At least you're making it funny!
Kudos to my Uncle Jim for coming up with a humorous way to say it :-)
However, here's what I generally reply to the well-intentioned and goodhearted people who insist on telling me to give up smoking.
****************************
I know you have nothing but my best interests at heart. I appreciate your concern. I truly do.
However, everybody knows that smoking is bad. Therefore, I know it, too. Your telling me so will not help me to understand something that I am not already aware of.
I know the consequences of smoking. They are quite bad. I expect that, if I continue, I will end up with a hideous disease or two, and be in a goodly amount of pain, to boot.
However, your telling me to quit is not accomplishing anything other than to make my present less enjoyable. If I am going to have hideous pain and disease somewhere down the road, the least you can do is leave me the hell alone right now, to enjoy the present to the fullest. Your nagging to get me to stop is only beneficial to you, as it makes you feel as though you're doing a good deed. You aren't. You're making me feel guilty, thus robbing me of whatever pleasure my filthy habit can afford me. The least you can do is stop nagging at me and let me enjoy the small pleasures I am receiving now in payment for large discomforts later. Thank you.

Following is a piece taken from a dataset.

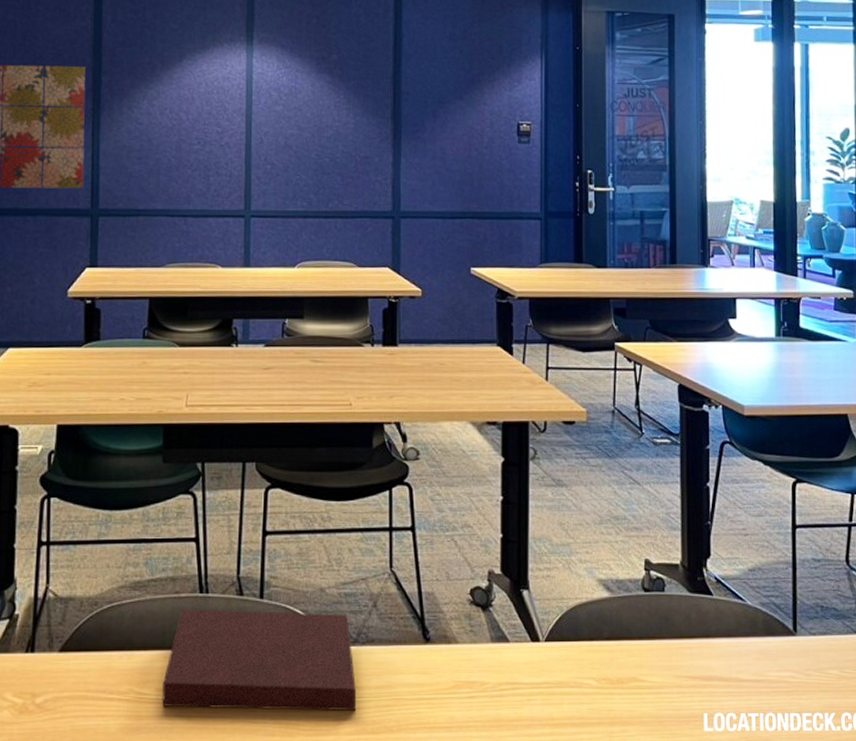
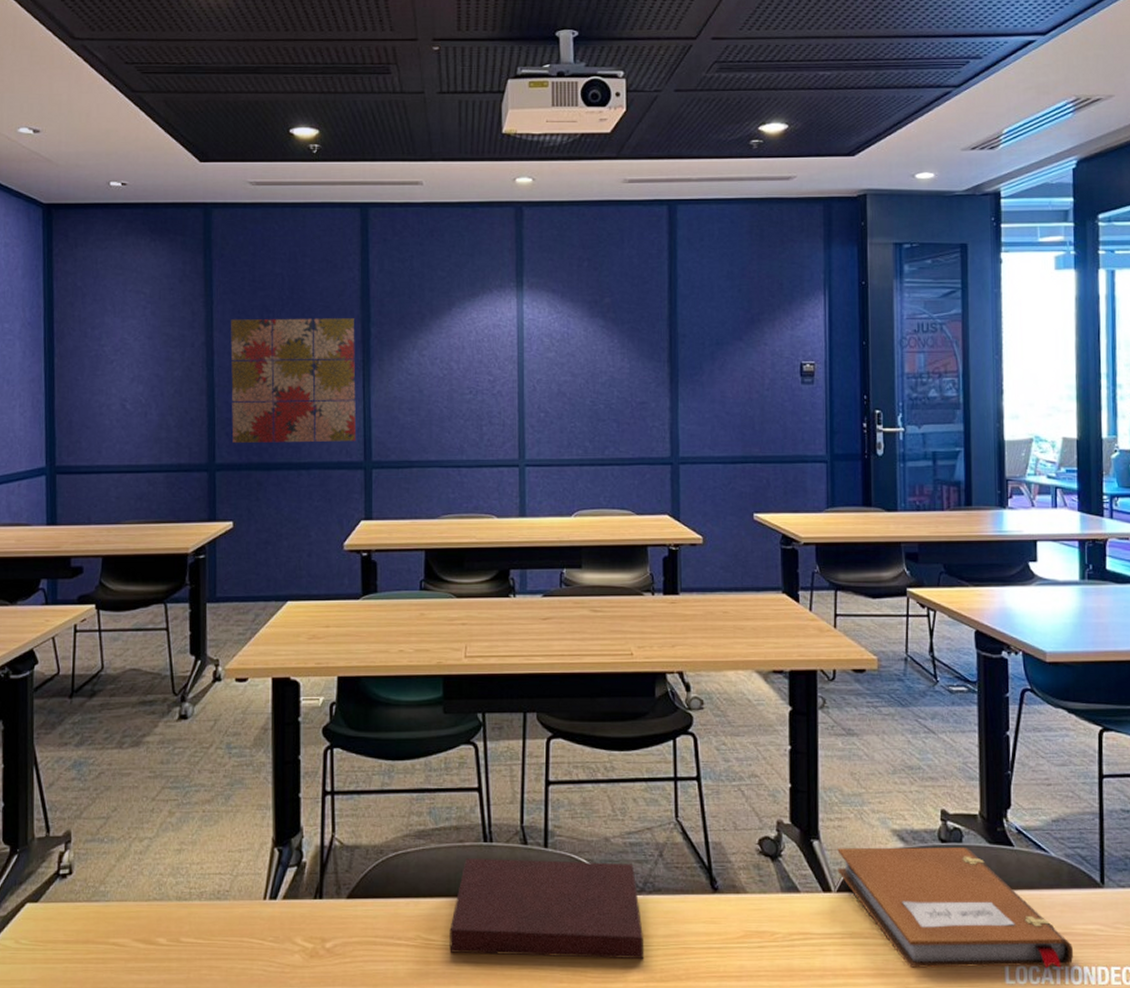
notebook: none [546,596,768,717] -> present [837,847,1074,969]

(If you still feel the need to nag at me, then I'll stop being polite and tell you to fuck off. Your choice.)
Preparing for the junior high mentality of Mssrs. French and Irish...
Thanks for publishing this. I've done my best to get seated for jury duty, but so far, no luck.

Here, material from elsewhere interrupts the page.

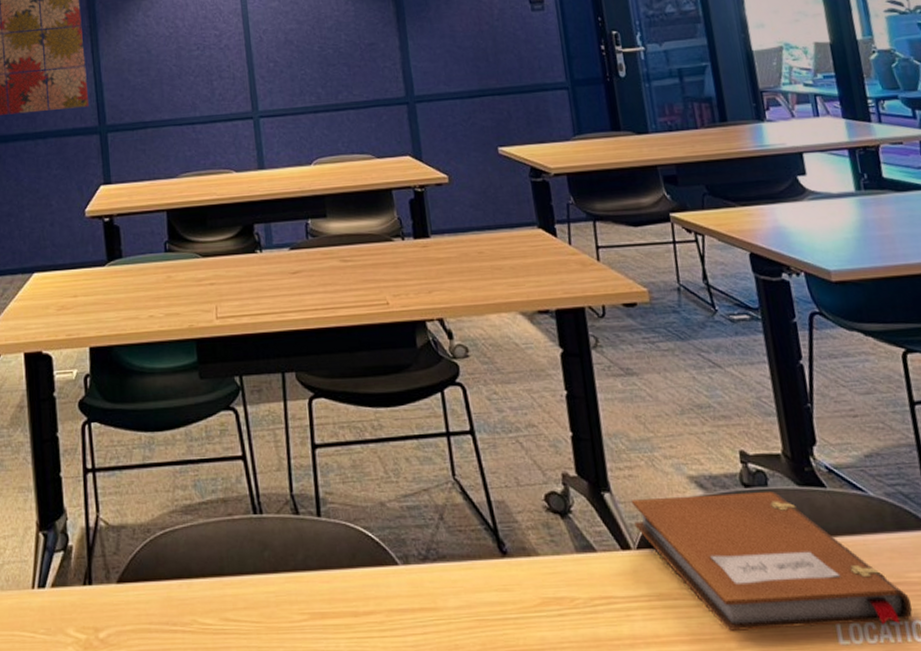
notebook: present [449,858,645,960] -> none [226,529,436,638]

I also enjoy waiting in long lines, so what can I tell you.
Can not wait, this is so much more exciting than watching tv. I am looking forward to hearing how their fun stories of lighthearted and neighborly antics end in tragic financial loss via the district courts of Massachusetts. I'm with angie, why not just MOVE!

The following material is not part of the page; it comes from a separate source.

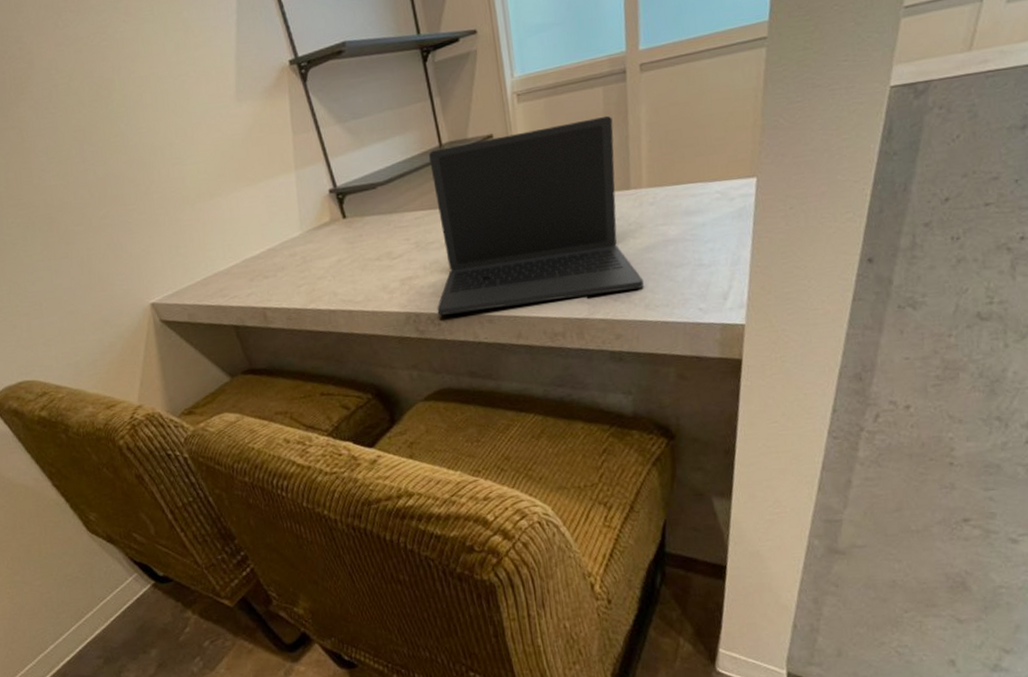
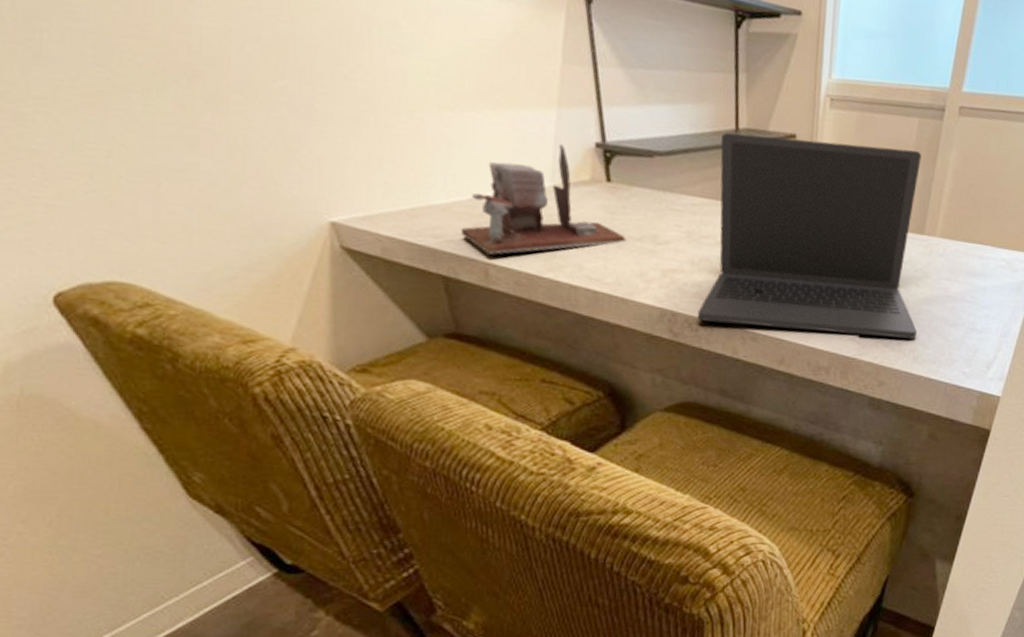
desk organizer: none [240,199,368,301] -> present [460,144,627,255]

I got called once for jury duty this year. I was selected as part of a "pool" for a civil trial, and we tromped over to the courthouse, only to be told that the case was delayed. The good thing is, due to my wacky schedule, I got two days off from work for serving.
You'd think that one or both of them would have been sufficiently embarrassed by having all of their juvenile delinquent behavior paraded in front of everyone that this wouldn't have gone this far. Then again, if they had that potential, they wouldn't have done any of it in the first place.
I can't decide if I'm voyeuristically looking forward to the lurid details or would be well-advised to high-tail it in the other direction.
Looking forward to the rest of the story. Told by you, it's more exciting and humourous than a television show.
Ok, three parts down and how many more to go? I don't care how long it takes you to tell this story, I'm here, everyday, reading what you've got posted! Interesting fodder.
And, as to the smoking -since I am a fellow indulger in the nasty habit, you'll get no flack from me but I love your retort.
I usually just tell people to put a pack of my brand in my coffin -for one thing along with that since I already know I am not going to die of an overdose of sex, it may as well be from something that I enjoyed. Small comfort I suppose but that's my theory anyway.
My breath is bating, bated, does bate.
I like how you make something as mind numbingly boring as an argument between two old geezers seem interesting and I just can't wait for the next bit.
You have however, cured a lifetime curiosity about jury duty. I decided I don't want it now.
Suldog, I'm openly envious! I've always wanted to sit in on jury duty -- but never get the call. Every single time.....it's deferred.
I want a big juicy trial so I can truly be a part of the process. :)
This trial makes me extremely glad I've never been picked as a juror!
Welcome back to the blogosphere; can't wait for the remaining chapters of this amazing saga. Love your humorous way of telling it; hope I have as much fun when I go in January! Thank goodness for "one day or one trial".
Peace, Judi
um, have you seen the previews for "Lakeview Terrace?" I think they made a movie from this case!!!